Dreams and Delusions: Valuing and Pricing Young Businesses

Also, almost universally, we tend to overestimate what can happen in the short term and underestimate what can happen in the long term. In many instances, many quality companies (as opposed to cyclical companies and industries) may thrive in various market situations.

The real fortunes in this country have been made by people who have been right about the business they invested in, and not right about the timing of the stock market.

Warren Buffett

Many successful value investors (Warren Buffett, Charlie Munger, Guy Spier, Mohnish Pabrai) are more focused on the long term than the daily market situations. Warren Buffett is one of them. To quote Buffett again, “If you aren’t willing to own a stock for 10 years, don’t even think about owning it for 10 minutes.”

Take the financial statements and price charts of high-quality companies such as Amazon, Nike, McDonald’s, and Procter & Gamble and zoom out, they have been able to ride out every challenge to deliver huge multi-baggers.

Which is easier to make money: To predict the future accurately versus finding great companies and buying them with a good margin of safety?

Instead of predicting the future ourselves, find great companies, let them figure out the future, and ride it up!

Here is one case study:  A case study of a mega-compounder: Amazon

Here is a good reminder of Amazon’s Annual Letter to Shareholders for the year 2000 when its share price dropped 80% that investors should focus on what the companies are working on and achieving than focusing on the plunging stock market.
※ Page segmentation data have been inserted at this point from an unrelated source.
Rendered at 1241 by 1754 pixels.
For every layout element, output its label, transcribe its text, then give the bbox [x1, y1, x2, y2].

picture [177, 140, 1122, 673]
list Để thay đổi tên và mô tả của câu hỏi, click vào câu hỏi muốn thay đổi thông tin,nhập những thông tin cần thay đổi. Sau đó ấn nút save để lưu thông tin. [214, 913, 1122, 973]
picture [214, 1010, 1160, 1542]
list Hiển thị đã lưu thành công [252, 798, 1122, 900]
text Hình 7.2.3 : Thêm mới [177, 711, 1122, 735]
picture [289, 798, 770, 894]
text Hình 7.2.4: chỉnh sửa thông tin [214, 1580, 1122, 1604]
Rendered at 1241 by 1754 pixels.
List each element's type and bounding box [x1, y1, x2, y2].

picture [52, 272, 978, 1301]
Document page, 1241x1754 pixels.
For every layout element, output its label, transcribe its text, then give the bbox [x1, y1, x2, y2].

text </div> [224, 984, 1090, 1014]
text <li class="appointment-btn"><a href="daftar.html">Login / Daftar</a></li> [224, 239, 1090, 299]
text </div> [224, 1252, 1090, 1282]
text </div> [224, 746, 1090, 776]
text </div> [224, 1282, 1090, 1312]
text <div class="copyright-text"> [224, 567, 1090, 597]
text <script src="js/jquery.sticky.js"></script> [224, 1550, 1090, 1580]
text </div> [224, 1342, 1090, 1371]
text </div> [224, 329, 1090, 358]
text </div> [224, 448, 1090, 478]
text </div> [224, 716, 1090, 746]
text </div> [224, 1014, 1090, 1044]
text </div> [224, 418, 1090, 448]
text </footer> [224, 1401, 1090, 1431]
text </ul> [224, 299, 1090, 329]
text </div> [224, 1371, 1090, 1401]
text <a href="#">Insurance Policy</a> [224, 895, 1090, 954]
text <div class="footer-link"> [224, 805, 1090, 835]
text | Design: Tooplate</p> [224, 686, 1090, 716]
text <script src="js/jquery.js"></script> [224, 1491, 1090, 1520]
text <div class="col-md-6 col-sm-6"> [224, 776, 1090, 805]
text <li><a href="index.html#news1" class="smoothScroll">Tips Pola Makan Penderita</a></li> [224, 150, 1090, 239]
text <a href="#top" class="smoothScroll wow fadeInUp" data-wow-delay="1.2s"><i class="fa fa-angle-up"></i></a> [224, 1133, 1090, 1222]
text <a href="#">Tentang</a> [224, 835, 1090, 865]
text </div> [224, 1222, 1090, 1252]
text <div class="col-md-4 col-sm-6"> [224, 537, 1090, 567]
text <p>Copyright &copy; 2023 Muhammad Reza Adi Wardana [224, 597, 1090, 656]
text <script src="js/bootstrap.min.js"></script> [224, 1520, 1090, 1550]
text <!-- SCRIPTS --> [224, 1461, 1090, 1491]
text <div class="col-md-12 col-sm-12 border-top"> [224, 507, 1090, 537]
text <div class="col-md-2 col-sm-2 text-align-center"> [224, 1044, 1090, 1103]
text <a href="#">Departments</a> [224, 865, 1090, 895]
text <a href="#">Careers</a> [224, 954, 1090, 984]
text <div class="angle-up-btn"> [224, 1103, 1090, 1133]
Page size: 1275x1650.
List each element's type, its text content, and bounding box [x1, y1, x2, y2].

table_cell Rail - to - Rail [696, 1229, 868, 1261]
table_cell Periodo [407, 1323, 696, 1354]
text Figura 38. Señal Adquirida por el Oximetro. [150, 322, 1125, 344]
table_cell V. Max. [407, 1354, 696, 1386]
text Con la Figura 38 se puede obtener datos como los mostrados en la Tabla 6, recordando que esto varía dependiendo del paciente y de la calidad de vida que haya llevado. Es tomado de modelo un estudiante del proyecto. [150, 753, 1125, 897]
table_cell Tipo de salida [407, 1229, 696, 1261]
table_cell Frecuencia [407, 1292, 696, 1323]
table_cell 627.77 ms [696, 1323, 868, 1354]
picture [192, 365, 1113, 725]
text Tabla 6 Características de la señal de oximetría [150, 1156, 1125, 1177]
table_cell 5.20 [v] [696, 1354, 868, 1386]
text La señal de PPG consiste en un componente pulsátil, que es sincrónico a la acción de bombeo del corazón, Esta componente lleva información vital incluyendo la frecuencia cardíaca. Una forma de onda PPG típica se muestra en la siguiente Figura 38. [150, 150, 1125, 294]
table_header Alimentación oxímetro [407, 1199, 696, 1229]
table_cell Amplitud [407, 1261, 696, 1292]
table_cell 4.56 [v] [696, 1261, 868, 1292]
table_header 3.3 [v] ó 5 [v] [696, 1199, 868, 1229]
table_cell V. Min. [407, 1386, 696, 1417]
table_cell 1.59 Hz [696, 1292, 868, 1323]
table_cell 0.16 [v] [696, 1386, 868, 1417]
This too shall pass.

Extract of Amazon’s Annual Letter to Shareholders for the year 2000

2. Technical analysis: Summarizing newsflow and market sentiment with price action and charts

Price charts are a visual representation of the ideas, emotions, and positioning of millions of
traders and investors across multiple time horizons. In a short period, they tell us a lot
about the dominating view of market participants in a given time frame. Many use technical analysis as their source of truth where all macro and companies’ news, greed and fear sentiments are all reflected in the price and volume of the charts and it can be a valuable indicator of future price movements.

Technical analysts use a mix of indicators such as price trends, trading volume, oscillators (Relative Strength Index (RSI), Moving Average Convergence Divergence (MACD), moving averages, and support and resistance levels.

Technical analysis is usually used for trading. For investing, it helps to identify inflexion points (entries and exits) used together with fundamental and macro analysis. Technical analysis can be switched to different time frames to suit our time horizons for trading and investing.